Our elections often do not reflect the true will of the people. It is no wonder that multiple millions of Americans are disgusted with our voting system’s structural flaws which perpetuate the current dysfunctional, unresponsive state of politics.
Much has been written about how we got into this situation, but more important is how we can begin to get out of it. One great idea that is currently being advocated in the Minnesota legislature is ranked-choice voting (RCV).
Several states and localities around the country use RCV. Five cities in Minnesota currently use RCV. With RCV, voters rank candidates in order of preference rather than merely choosing the one, often the least bad, alternative on the ballot.

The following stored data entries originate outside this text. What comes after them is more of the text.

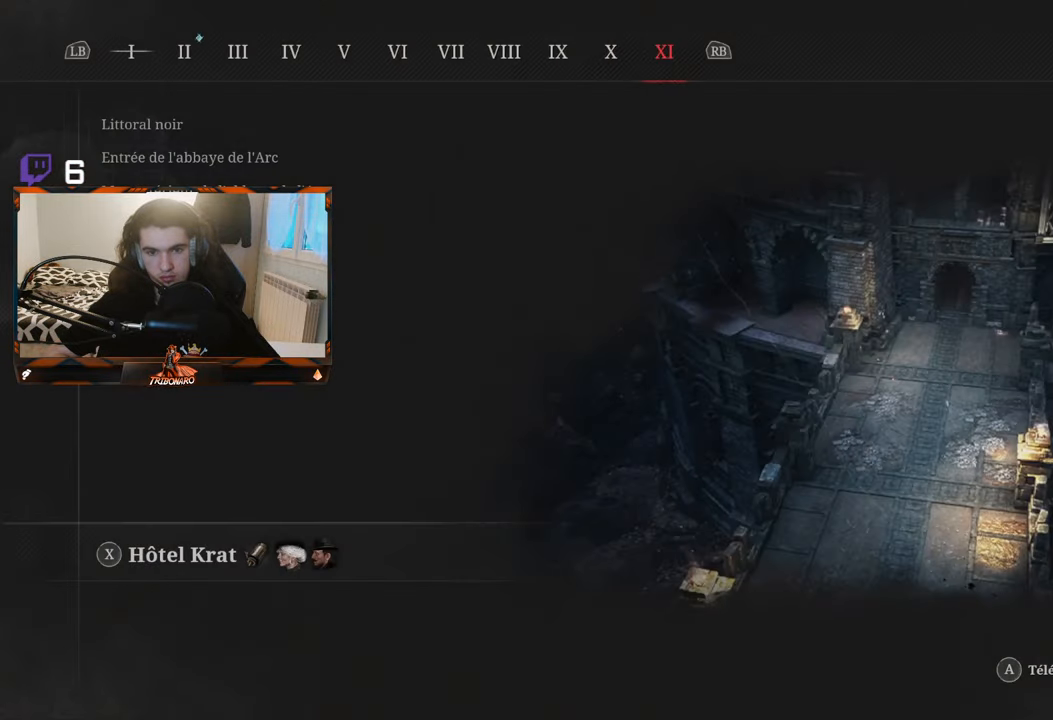
{"buttons": [], "left_stick": "center", "right_stick": "center", "events": []}
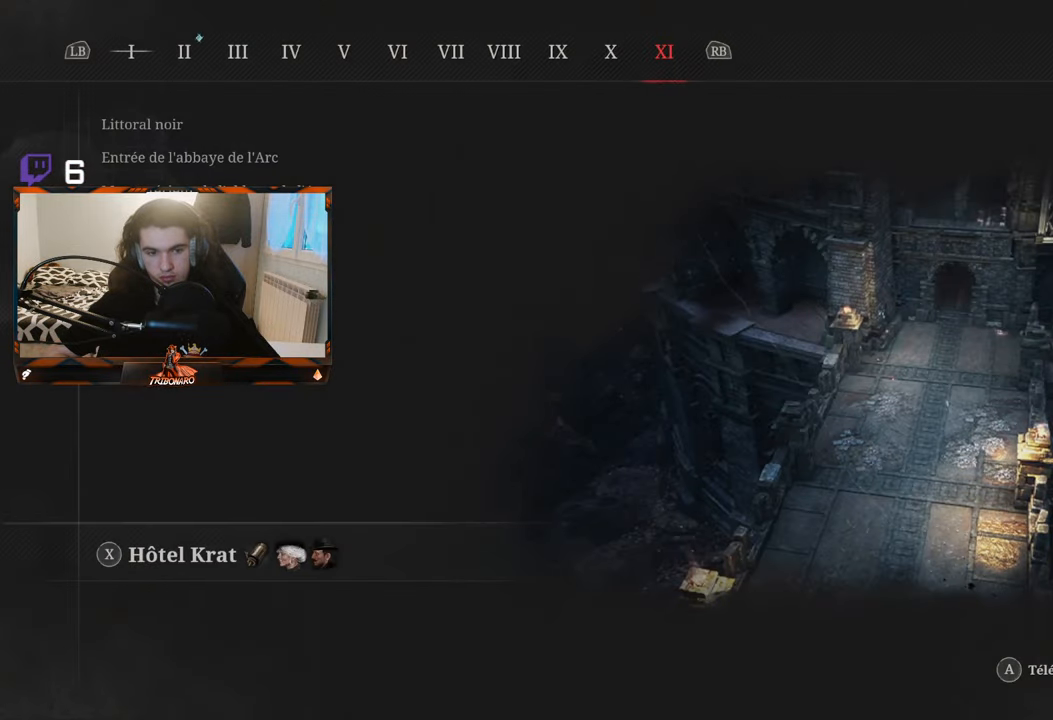
{"buttons": [], "left_stick": "center", "right_stick": "center", "events": []}
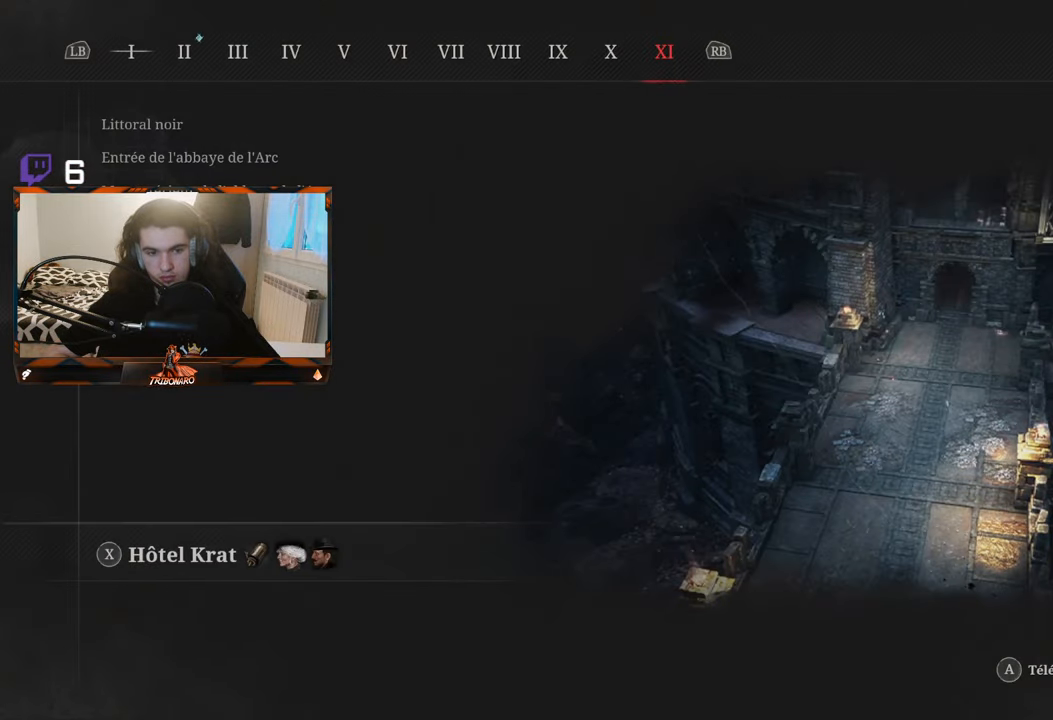
{"buttons": ["B"], "left_stick": "center", "right_stick": "center", "events": [[300, "B", "down"]]}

If no candidate wins over 50% of the vote, the voters who cast their votes for the least popular candidate have their votes re-allocated to their second choice. This continues until a candidate obtains more than 50% of the vote.

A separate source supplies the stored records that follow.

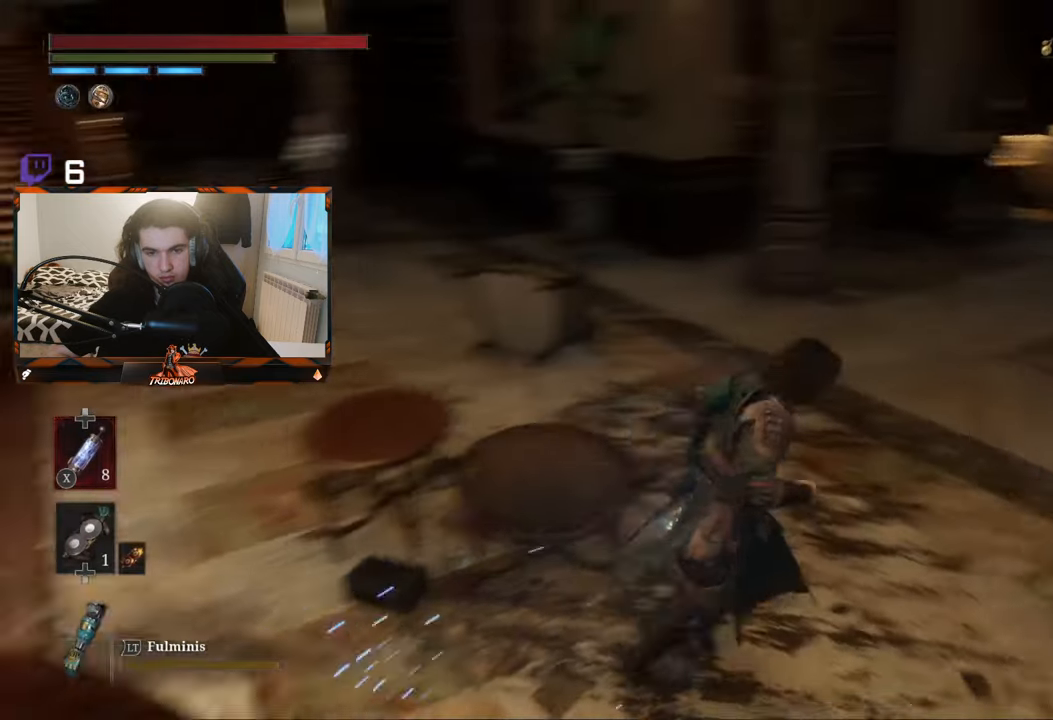
{"buttons": [], "left_stick": "up", "right_stick": "center", "events": [[50, "left_stick", "up-right"], [133, "right_stick", "up-right"], [316, "left_stick", "up"], [333, "right_stick", "center"]]}
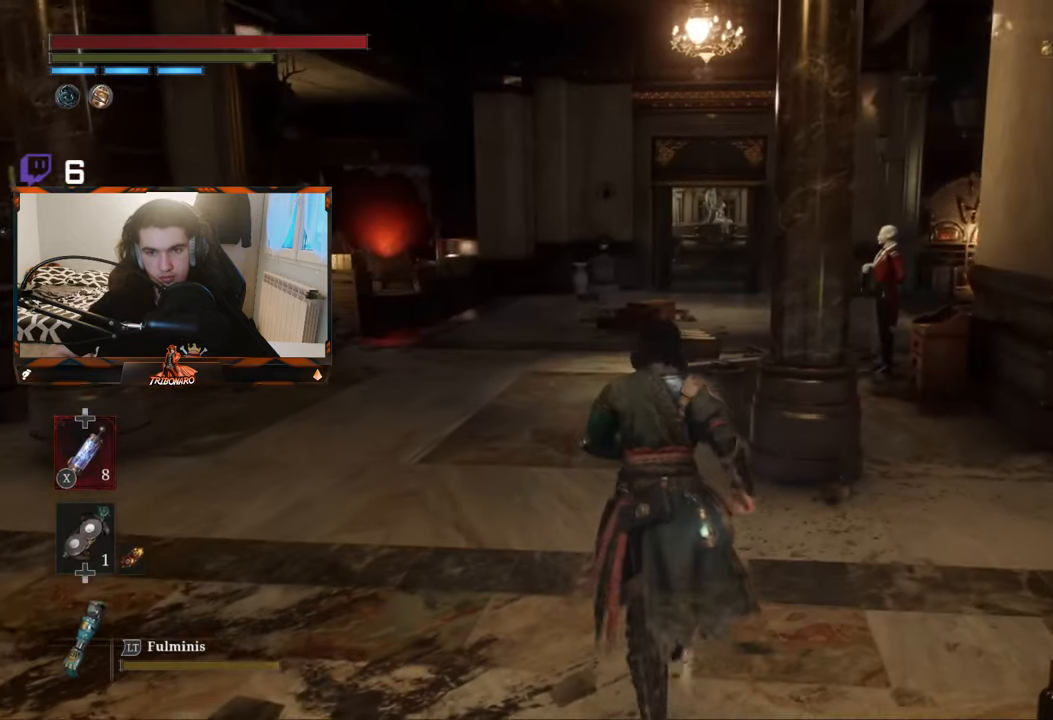
{"buttons": [], "left_stick": "up", "right_stick": "center", "events": []}
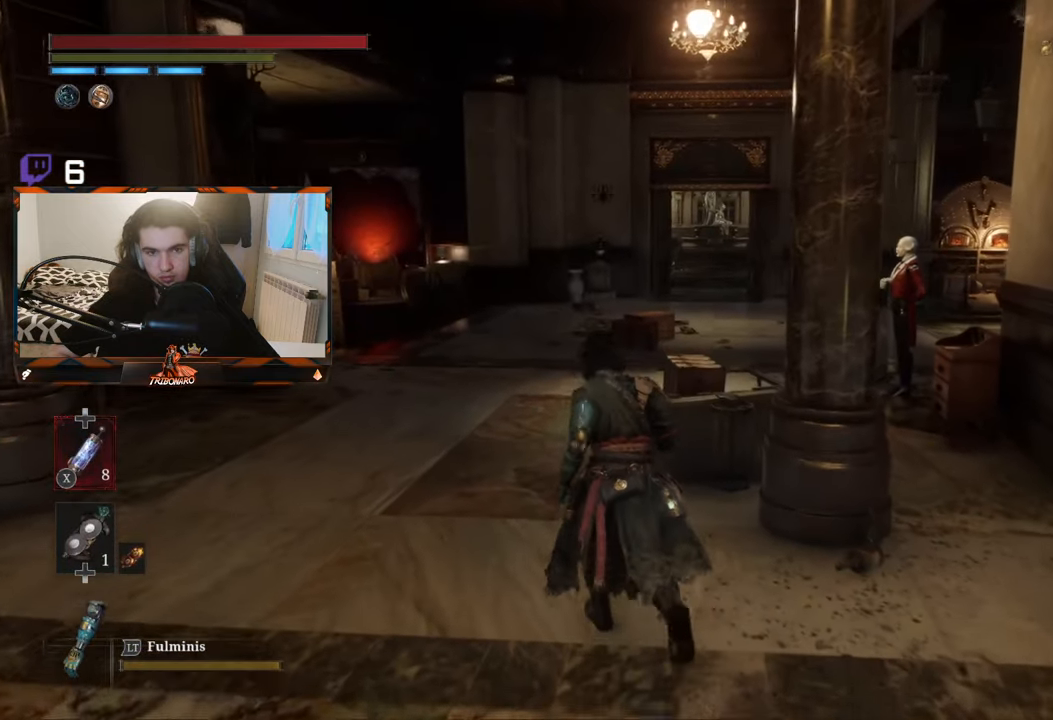
{"buttons": [], "left_stick": "up", "right_stick": "center", "events": []}
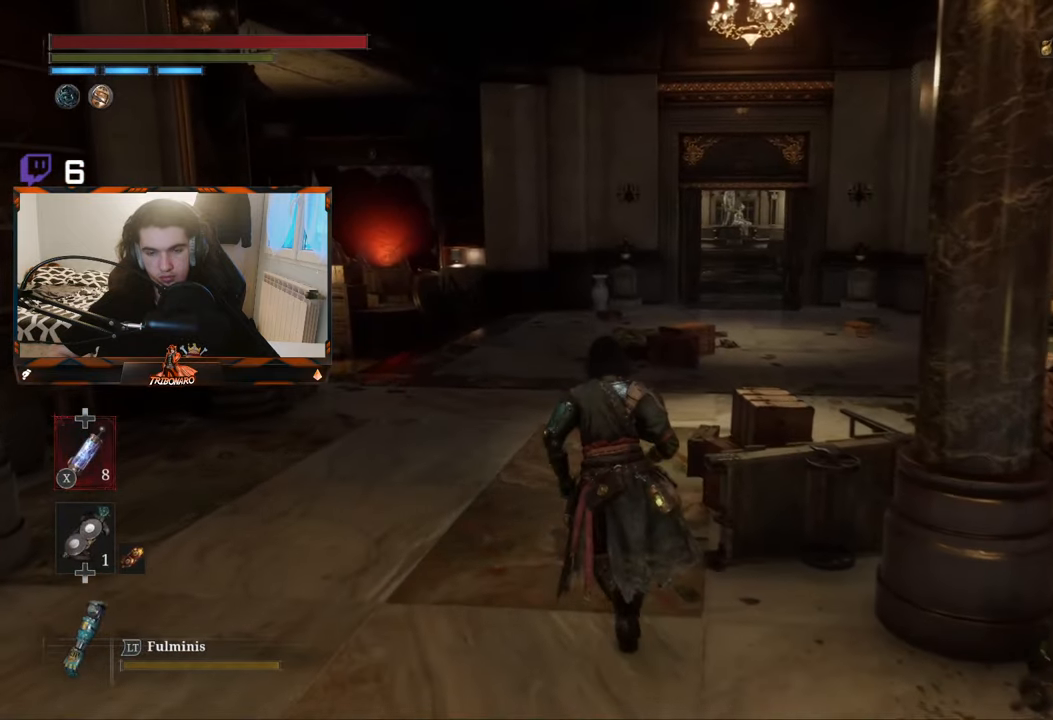
{"buttons": [], "left_stick": "up", "right_stick": "right", "events": [[316, "right_stick", "right"]]}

Ranked-choice voting forces candidates to speak to the entire electorate and be more authentic. RCV makes it easier for potential candidates to run without having deep pockets or being forced to match their platform only to wealthy backers.
RCV gives voters more choice without giving up their voice and fixes the serious problem of unrepresentative primaries. RCV is more democratic and brings more electoral participation, accessibility, and diversity into the political process. Ranked-choice voting is a simple, fair, and strong voting reform that we can bring to Minnesota to make our democracy begin to work better for us all.
Currently, several bills are under consideration in Minnesota. HF89, HF1375, and SF218 all establish ranked-choice voting for federal and state offices and authorize ranked-choice voting for local elections.
If you would like more information about ranked-choice voting, a good source of information is Fairvote Minnesota www.fairvotemn.org. And please contact your legislators to express your support.